Outlier Injection Utilities
This module provides a set of functions to inject artificial outliers into datasets.
These utilities are designed for testing the resilience of machine learning models against extreme values and abnormal input data.
Each outlier injection method is based on predefined statistical logic, typically using a 3-sigma rule or value replacement, and supports different data types:
- Continuous numerical features using Gaussian-based boundaries
- Discrete numerical features based on integer ranges
- Categorical features (both integers and strings) using improbable or fabricated values
Just like the noise module, each outlier function comes in two variants:
New
methods: Insert outliers in a clean dataset, affecting a specified percentage of rows.Extended
methods: Add additional outliers to a column that may already contain some, based on a reference clean dataset.

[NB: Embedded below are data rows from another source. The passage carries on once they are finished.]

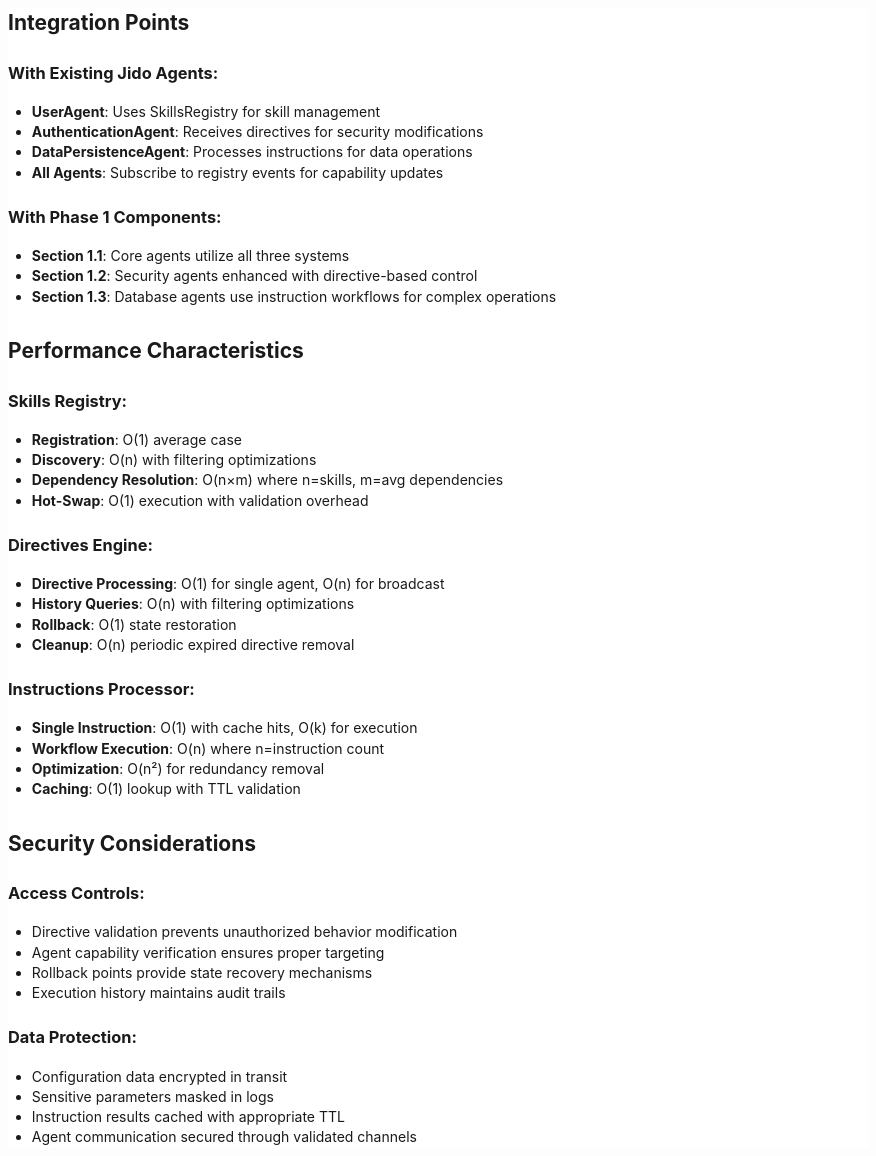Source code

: ## Integration Points

### With Existing Jido Agents:
- **UserAgent**: Uses SkillsRegistry for skill management
- **AuthenticationAgent**: Receives directives for security modifications
- **DataPersistenceAgent**: Processes instructions for data operations
- **All Agents**: Subscribe to registry events for capability updates

### With Phase 1 Components:
- **Section 1.1**: Core agents utilize all three systems
- **Section 1.2**: Security agents enhanced with directive-based control
- **Section 1.3**: Database agents use instruction workflows for complex operations

## Performance Characteristics

### Skills Registry:
- **Registration**: O(1) average case
- **Discovery**: O(n) with filtering optimizations
- **Dependency Resolution**: O(n×m) where n=skills, m=avg dependencies
- **Hot-Swap**: O(1) execution with validation overhead

### Directives Engine:
- **Directive Processing**: O(1) for single agent, O(n) for broadcast
- **History Queries**: O(n) with filtering optimizations
- **Rollback**: O(1) state restoration
- **Cleanup**: O(n) periodic expired directive removal

### Instructions Processor:
- **Single Instruction**: O(1) with cache hits, O(k) for execution
- **Workflow Execution**: O(n) where n=instruction count
- **Optimization**: O(n²) for redundancy removal
- **Caching**: O(1) lookup with TTL validation

## Security Considerations

### Access Controls:
- Directive validation prevents unauthorized behavior modification
- Agent capability verification ensures proper targeting
- Rollback points provide state recovery mechanisms
- Execution history maintains audit trails

### Data Protection:
- Configuration data encrypted in transit
- Sensitive parameters masked in logs
- Instruction results cached with appropriate TTL
- Agent communication secured through validated channels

These tools are useful in benchmarking imputation algorithms, anomaly detection systems, and robustness-aware models.
outlierContinuosNew3Sigma(train_df, column, percentage)
Injects outliers into a continuous column by replacing values with randomly generated numbers outside the 3-sigma range (i.e., above μ+3σ or below μ−3σ).
Parameters
-
train_df
(pd.DataFrame
):
The original DataFrame to modify. -
column
(str
):
Name of the continuous feature column to inject outliers into. -
percentage
(float
):
The fraction (0–1) of rows to replace with outliers.
outlierContinuosExtended3Sigma(original_df, train_df, column, percentage)
Adds additional outliers to a continuous column, using 3-sigma logic, until the total outlier percentage reaches the desired threshold.
Parameters
-
original_df
(pd.DataFrame
):
The clean version of the DataFrame (used as reference). -
train_df
(pd.DataFrame
):
The DataFrame that already contains partial outliers. -
column
(str
):
Name of the continuous feature column to extend with outliers. -
percentage
(float
):
Desired total proportion of outliers (0–1).
outlierDiscreteNew3Sigma(train_df, column, percentage)
Replaces values in a discrete numerical column with outliers generated outside the 3-sigma integer range.
Parameters
-
train_df
(pd.DataFrame
):
The dataset to modify. -
column
(str
):
The name of the discrete integer column. -
percentage
(float
):
The proportion of rows to be replaced with discrete outliers (0–1).
outlierDiscreteExtended3Sigma(original_df, train_df, column, percentage)
Extends the proportion of outliers in a discrete column, based on the 3-sigma rule, until the desired noise level is reached.
Parameters
-
original_df
(pd.DataFrame
):
Clean version of the dataset. -
train_df
(pd.DataFrame
):
Dataset already containing partial outliers. -
column
(str
):
Name of the discrete feature to modify. -
percentage
(float
):
Final target percentage of outliers (0–1).
outlierCategoricalIntegerNew(train_df, column, percentage)
Injects outliers into a categorical integer column by replacing values with randomly generated numbers outside the existing min/max range.
Parameters
-
train_df
(pd.DataFrame
):
The input DataFrame to modify. -
column
(str
):
The categorical integer column to corrupt. -
percentage
(float
):
Fraction (0–1) of values to replace with out-of-range integers.
outliercategoricalIntegerExtended(original_df, train_df, column, percentage)
Extends outliers in a categorical integer column, introducing new values outside the expected range until the specified proportion is reached.
Parameters
-
original_df
(pd.DataFrame
):
Clean version of the data for comparison. -
train_df
(pd.DataFrame
):
Data with potential existing outliers. -
column
(str
):
Name of the integer categorical column to inject outliers into. -
percentage
(float
):
Target outlier proportion (0–1).
outlierCategoricalStringNew(train_df, column, percentage)
Replaces a percentage of string values in the specified column with a fixed marker string ("puck was here"
) to simulate outliers.
Parameters
-
train_df
(pd.DataFrame
):
Dataset containing the categorical string feature. -
column
(str
):
Column where string outliers will be injected. -
percentage
(float
):
Fraction (0–1) of entries to replace with a fake value.
outliercategoricalStringExtended(original_df, train_df, column, percentage)
Adds more string outliers to a column by inserting fixed marker values ("puck was here"
), reaching the desired noise threshold.
Parameters
-
original_df
(pd.DataFrame
):
Clean reference dataset. -
train_df
(pd.DataFrame
):
Dataset that may already include string outliers. -
column
(str
):
The categorical string column to modify. -
percentage
(float
):
Desired total percentage of string outliers (0–1).